Data section:
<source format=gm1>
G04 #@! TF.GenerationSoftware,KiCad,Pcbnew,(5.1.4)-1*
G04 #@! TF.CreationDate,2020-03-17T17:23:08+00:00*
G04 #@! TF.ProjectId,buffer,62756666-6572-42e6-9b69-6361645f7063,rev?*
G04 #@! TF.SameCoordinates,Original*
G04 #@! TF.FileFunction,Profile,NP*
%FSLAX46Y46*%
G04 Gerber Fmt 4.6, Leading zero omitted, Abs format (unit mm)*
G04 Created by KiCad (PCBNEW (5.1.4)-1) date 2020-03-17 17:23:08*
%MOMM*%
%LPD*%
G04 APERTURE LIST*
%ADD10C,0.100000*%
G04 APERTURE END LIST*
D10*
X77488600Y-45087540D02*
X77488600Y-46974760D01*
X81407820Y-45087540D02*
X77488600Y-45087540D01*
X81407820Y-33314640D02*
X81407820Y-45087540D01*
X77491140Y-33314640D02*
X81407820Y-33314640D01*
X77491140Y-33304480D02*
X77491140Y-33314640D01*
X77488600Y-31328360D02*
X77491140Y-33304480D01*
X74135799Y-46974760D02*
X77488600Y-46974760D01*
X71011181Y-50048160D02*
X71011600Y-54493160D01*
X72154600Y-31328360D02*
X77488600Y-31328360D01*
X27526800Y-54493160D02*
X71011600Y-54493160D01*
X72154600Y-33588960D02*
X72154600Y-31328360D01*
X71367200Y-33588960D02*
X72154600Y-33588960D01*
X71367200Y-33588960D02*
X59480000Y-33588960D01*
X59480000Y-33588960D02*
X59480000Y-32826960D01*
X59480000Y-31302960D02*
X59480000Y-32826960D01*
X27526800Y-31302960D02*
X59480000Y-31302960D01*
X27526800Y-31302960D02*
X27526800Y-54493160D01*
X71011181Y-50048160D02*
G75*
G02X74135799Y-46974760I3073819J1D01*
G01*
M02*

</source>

...

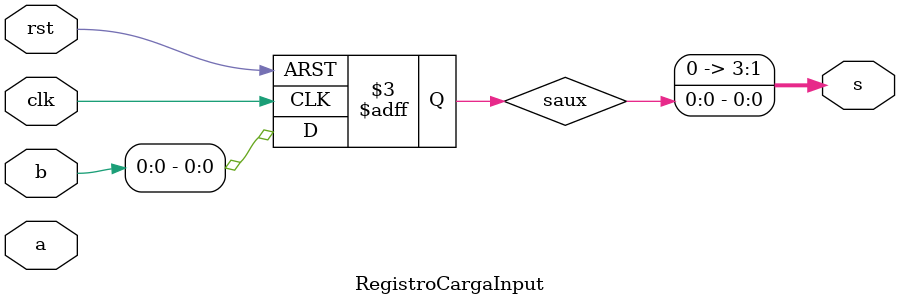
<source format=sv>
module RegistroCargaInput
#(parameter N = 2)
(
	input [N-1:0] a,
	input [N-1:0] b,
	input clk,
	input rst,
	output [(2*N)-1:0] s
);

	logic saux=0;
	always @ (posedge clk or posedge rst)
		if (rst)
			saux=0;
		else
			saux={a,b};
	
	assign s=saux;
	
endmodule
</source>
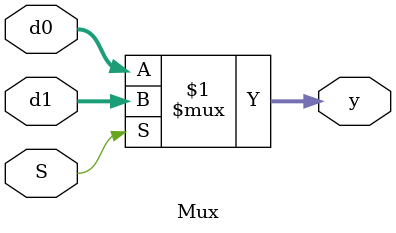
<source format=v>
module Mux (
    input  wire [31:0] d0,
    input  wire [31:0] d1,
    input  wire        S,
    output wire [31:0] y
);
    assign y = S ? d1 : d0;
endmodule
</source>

==

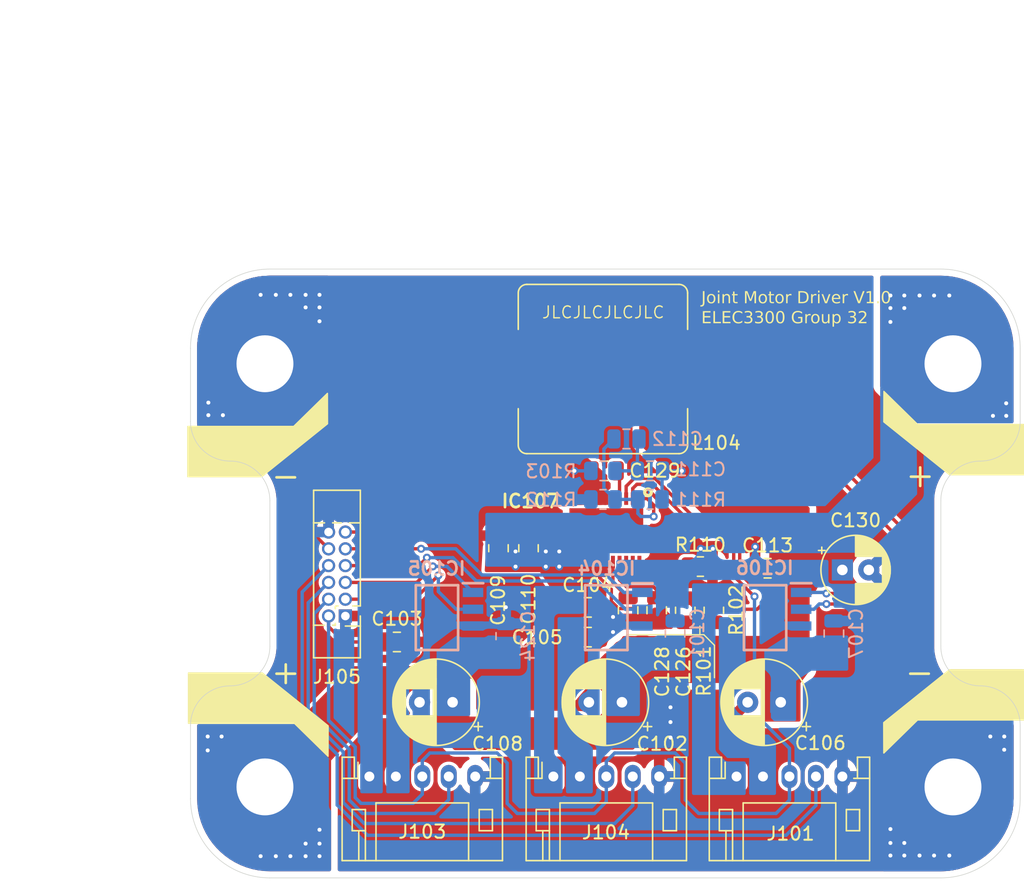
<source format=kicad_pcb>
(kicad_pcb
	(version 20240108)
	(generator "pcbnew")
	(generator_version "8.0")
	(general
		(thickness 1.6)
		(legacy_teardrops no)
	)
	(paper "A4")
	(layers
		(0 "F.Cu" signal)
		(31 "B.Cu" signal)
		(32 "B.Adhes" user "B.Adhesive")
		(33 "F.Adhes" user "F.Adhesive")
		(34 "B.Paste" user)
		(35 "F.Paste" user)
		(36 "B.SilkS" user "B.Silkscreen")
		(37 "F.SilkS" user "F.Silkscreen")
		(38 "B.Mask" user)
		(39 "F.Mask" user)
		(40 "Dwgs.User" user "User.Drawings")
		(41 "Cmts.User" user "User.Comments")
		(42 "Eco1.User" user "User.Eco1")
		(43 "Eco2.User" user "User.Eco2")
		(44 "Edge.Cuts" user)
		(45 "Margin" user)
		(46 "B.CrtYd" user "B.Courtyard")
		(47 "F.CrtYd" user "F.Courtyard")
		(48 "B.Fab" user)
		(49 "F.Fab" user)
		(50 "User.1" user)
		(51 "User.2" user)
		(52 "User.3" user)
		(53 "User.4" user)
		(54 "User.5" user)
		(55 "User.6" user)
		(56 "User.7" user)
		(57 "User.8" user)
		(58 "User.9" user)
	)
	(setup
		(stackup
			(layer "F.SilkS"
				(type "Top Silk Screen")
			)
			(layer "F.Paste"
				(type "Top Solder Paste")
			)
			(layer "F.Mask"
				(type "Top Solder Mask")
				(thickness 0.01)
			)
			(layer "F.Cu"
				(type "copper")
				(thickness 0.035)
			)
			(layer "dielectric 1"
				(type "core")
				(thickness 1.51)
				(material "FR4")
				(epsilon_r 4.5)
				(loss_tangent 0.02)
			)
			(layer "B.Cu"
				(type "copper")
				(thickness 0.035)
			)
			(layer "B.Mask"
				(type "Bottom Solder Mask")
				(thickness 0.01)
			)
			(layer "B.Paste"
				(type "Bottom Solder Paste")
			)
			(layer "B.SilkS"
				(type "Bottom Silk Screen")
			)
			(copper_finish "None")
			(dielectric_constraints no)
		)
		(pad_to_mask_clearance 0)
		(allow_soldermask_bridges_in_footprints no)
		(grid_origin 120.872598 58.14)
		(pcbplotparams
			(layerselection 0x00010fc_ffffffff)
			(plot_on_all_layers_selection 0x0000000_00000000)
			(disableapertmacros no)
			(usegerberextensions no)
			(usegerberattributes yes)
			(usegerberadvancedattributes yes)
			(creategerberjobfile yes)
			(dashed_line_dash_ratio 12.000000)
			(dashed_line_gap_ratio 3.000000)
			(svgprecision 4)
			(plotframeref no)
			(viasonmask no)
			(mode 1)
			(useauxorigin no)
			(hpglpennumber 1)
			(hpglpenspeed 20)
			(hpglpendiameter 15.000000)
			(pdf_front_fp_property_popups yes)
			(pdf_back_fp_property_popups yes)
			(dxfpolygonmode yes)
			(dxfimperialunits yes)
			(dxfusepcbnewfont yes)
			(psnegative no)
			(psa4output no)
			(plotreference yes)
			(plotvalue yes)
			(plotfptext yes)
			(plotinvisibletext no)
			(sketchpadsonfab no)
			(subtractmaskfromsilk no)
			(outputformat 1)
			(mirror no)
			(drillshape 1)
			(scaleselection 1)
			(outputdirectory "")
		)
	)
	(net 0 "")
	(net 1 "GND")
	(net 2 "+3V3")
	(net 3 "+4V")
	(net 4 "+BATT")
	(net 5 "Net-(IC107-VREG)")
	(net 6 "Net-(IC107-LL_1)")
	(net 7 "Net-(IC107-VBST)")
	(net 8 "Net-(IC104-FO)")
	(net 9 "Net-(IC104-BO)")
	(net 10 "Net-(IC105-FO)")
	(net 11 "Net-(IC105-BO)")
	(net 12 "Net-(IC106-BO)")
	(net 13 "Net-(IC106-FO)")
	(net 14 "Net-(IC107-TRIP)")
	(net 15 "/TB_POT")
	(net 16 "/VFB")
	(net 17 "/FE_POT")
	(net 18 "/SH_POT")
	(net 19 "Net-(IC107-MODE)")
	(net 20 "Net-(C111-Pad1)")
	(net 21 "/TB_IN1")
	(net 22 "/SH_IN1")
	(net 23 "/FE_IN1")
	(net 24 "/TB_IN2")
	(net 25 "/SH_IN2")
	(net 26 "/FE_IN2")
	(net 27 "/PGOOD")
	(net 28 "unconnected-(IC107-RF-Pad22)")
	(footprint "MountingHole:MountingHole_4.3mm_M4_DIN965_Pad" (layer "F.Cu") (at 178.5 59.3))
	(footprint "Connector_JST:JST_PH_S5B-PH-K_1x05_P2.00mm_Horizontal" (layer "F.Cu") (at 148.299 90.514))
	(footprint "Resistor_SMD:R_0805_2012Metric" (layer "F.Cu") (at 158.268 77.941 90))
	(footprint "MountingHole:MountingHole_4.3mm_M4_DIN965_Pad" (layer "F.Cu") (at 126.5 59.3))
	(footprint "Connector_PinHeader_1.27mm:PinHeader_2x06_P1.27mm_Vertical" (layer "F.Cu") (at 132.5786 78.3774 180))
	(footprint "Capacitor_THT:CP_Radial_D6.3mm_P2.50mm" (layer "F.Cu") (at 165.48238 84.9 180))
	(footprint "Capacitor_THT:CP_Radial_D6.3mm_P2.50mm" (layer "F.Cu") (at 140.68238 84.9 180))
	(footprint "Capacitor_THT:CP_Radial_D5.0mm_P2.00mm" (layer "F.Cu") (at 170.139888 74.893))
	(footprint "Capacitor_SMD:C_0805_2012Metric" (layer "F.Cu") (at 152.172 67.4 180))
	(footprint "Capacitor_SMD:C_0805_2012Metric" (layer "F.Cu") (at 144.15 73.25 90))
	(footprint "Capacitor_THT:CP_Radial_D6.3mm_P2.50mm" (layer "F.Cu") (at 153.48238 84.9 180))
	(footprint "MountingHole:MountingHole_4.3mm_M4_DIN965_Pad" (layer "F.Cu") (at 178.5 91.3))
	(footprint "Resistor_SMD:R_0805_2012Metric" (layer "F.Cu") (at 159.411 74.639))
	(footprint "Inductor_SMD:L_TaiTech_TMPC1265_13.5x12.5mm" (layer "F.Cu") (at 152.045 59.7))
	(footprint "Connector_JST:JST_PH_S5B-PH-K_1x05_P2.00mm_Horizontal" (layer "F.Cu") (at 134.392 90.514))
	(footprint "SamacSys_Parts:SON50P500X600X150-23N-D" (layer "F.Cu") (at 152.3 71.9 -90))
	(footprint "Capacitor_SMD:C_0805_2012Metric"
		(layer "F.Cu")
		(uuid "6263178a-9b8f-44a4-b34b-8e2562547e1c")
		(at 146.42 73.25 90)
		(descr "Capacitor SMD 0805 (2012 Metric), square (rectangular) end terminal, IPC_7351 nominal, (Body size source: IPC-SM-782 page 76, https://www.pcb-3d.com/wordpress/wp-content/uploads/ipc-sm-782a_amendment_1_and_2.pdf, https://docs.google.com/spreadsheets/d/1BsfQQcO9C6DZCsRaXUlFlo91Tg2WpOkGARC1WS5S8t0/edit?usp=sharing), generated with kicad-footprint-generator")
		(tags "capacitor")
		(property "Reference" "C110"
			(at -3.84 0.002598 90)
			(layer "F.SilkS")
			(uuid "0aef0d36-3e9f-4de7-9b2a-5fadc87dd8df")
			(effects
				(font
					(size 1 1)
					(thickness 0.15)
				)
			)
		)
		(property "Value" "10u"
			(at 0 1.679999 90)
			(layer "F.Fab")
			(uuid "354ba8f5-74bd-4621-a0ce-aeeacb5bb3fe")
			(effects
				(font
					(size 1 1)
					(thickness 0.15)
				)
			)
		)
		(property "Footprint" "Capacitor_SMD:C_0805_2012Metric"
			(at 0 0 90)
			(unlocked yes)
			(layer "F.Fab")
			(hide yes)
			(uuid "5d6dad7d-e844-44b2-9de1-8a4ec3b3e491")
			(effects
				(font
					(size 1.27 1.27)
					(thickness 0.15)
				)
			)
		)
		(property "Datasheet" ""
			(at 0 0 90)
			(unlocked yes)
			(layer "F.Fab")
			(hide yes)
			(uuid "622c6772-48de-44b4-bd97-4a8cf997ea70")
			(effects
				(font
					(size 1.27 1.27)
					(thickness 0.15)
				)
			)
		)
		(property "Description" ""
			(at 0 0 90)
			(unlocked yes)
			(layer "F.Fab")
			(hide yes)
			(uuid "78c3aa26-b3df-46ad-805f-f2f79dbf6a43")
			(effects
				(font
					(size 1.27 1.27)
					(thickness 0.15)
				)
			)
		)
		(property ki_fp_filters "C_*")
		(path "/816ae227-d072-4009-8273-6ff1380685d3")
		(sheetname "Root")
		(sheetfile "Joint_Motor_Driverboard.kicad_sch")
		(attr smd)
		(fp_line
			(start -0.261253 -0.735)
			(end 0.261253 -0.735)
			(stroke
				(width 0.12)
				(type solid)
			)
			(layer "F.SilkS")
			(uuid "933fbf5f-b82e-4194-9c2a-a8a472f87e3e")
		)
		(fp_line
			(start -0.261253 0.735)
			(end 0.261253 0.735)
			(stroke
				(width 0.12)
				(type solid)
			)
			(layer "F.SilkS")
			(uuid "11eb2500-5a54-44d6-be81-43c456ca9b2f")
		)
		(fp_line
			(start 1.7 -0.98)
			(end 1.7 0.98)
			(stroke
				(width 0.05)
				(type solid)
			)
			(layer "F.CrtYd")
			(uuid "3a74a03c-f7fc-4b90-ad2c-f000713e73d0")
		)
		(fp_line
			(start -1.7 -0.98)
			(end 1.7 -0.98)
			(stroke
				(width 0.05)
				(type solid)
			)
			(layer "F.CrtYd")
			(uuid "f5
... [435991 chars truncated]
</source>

Task objective: Identify the lines of the data that contain the word "Adhesive". Copy each of them.

Solved exercise:
		(32 "B.Adhes" user "B.Adhesive")
		(33 "F.Adhes" user "F.Adhesive")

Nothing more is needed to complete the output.